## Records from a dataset
━━━━━━━━━━━━━━━━

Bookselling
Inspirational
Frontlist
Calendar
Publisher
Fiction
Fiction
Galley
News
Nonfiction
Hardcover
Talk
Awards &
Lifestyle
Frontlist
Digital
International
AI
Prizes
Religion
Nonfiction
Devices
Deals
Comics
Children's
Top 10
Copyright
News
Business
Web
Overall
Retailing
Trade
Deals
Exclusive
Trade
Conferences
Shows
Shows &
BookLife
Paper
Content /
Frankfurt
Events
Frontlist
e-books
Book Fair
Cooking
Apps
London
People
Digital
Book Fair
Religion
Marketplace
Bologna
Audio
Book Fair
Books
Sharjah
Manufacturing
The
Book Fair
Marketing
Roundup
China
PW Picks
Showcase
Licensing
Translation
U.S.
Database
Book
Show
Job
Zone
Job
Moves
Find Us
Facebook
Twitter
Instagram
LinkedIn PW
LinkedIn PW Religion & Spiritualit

━━━━━━━━━━━━━━━━

## Exercise details
The answer must be the line containing "Conferences" and every line after it through the last line of the records above, repeated exactly.

## Exercise solution
Conferences
Shows
Shows &
BookLife
Paper
Content /
Frankfurt
Events
Frontlist
e-books
Book Fair
Cooking
Apps
London
People
Digital
Book Fair
Religion
Marketplace
Bologna
Audio
Book Fair
Books
Sharjah
Manufacturing
The
Book Fair
Marketing
Roundup
China
PW Picks
Showcase
Licensing
Translation
U.S.
Database
Book
Show
Job
Zone
Job
Moves
Find Us
Facebook
Twitter
Instagram
LinkedIn PW
LinkedIn PW Religion & Spiritualit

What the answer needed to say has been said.